* _WHAT IS NEEDED_
Pull every line holding the word "Professor" from the data below and copy it.

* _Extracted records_
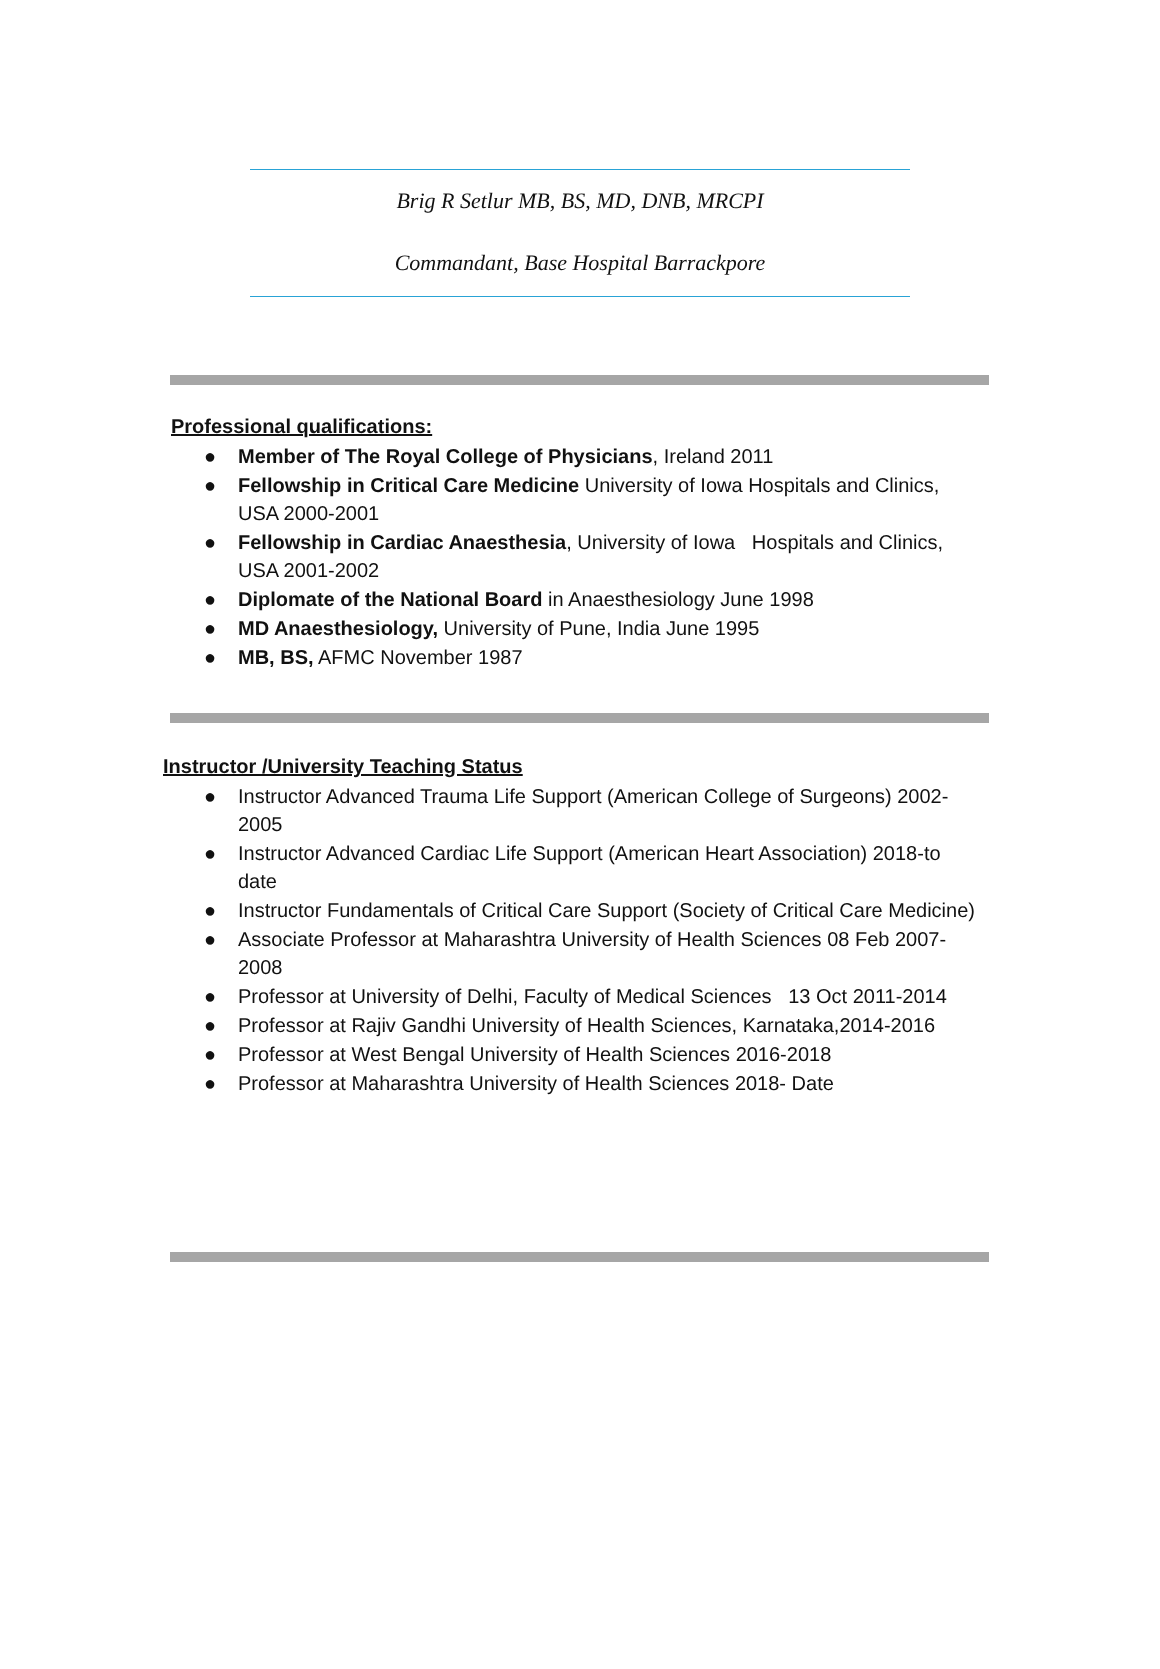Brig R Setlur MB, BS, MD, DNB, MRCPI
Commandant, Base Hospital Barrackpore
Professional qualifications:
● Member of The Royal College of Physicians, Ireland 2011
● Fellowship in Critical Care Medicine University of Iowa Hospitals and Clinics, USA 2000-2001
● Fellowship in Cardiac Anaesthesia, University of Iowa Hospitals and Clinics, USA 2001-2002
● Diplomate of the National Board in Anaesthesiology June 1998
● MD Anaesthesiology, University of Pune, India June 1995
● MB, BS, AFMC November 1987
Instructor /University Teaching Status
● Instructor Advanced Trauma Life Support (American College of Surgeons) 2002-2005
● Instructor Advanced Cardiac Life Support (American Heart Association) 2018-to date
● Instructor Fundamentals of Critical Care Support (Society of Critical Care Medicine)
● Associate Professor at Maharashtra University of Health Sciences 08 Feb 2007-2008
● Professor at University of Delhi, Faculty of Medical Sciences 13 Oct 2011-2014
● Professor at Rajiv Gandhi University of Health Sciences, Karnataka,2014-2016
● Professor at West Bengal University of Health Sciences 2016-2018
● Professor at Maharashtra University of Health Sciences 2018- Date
==
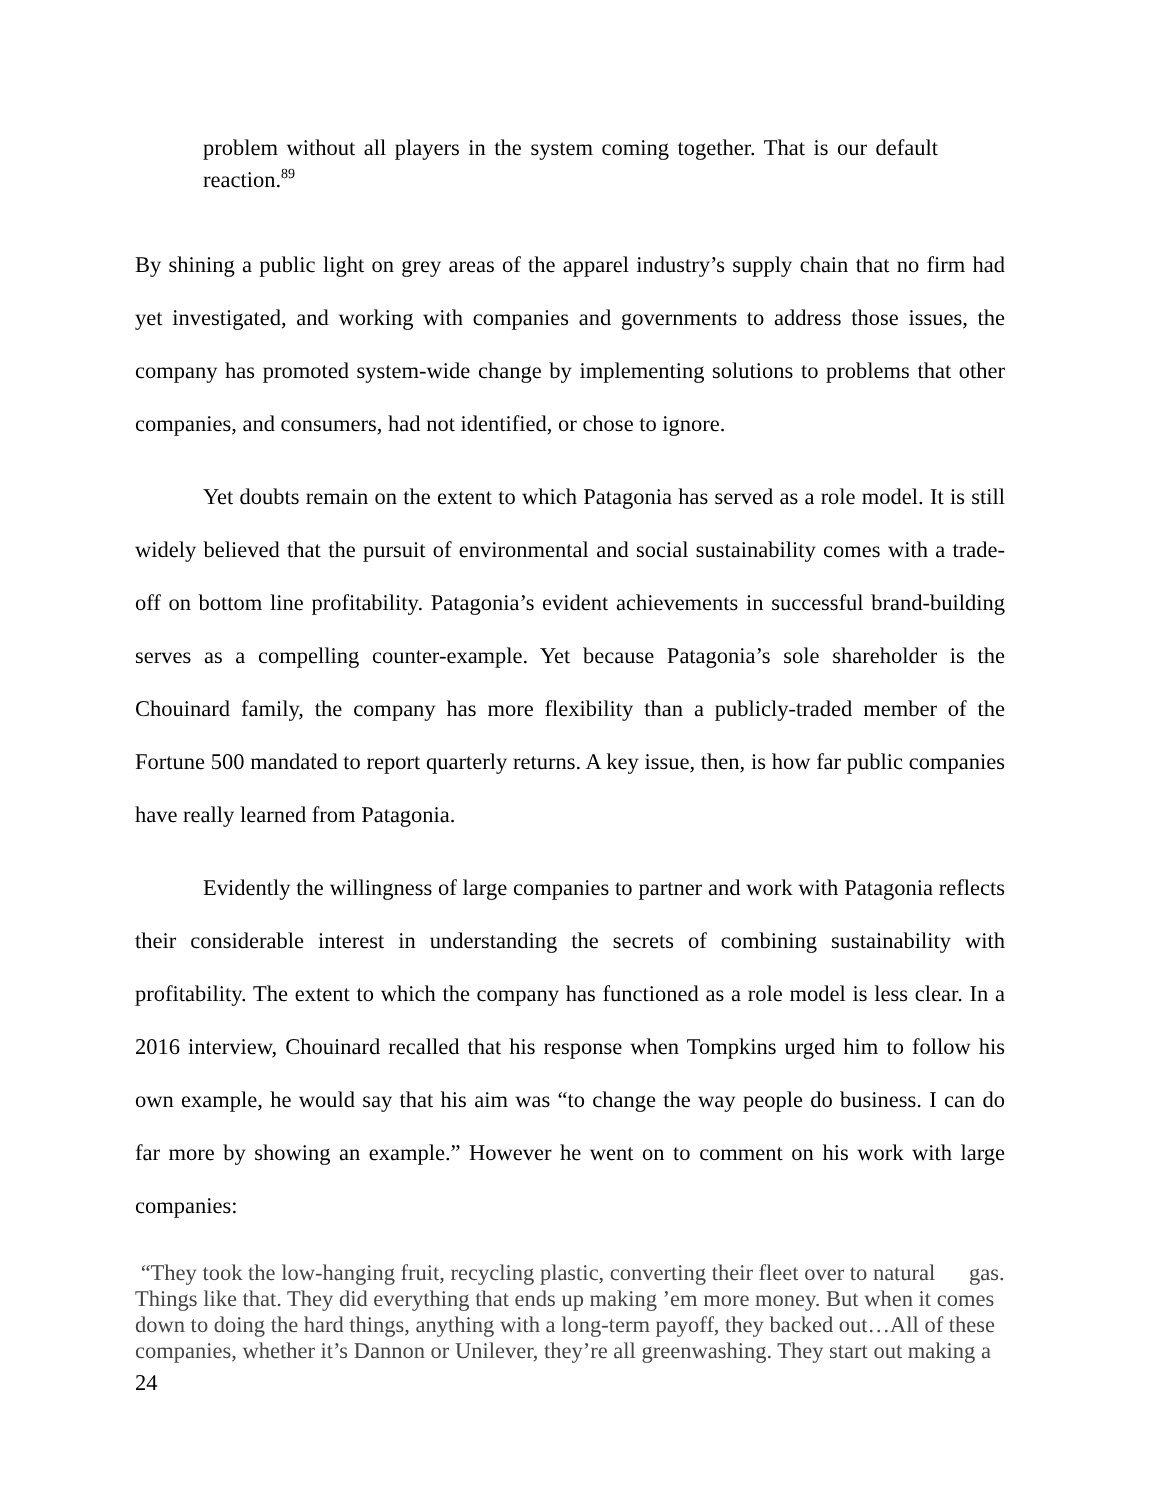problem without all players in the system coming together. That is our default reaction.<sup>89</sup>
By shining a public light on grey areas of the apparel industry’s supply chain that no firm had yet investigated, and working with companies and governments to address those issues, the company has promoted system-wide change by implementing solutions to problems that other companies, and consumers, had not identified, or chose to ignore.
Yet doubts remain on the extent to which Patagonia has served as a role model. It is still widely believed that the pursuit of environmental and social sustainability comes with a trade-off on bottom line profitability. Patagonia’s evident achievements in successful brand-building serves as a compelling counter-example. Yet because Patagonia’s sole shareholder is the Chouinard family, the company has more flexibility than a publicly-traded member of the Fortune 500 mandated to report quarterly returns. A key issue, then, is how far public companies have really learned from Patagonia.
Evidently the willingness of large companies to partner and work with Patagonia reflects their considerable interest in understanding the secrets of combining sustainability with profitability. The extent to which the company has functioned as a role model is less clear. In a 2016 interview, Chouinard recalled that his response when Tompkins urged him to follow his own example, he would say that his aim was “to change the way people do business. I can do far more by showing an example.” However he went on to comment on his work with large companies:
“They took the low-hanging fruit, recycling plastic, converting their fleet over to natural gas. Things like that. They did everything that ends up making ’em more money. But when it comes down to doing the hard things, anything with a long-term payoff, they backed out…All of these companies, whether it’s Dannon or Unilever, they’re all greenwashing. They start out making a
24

* _SOLVED EXERCISE_
● Associate Professor at Maharashtra University of Health Sciences 08 Feb 2007-2008
● Professor at University of Delhi, Faculty of Medical Sciences 13 Oct 2011-2014
● Professor at Rajiv Gandhi University of Health Sciences, Karnataka,2014-2016
● Professor at West Bengal University of Health Sciences 2016-2018
● Professor at Maharashtra University of Health Sciences 2018- Date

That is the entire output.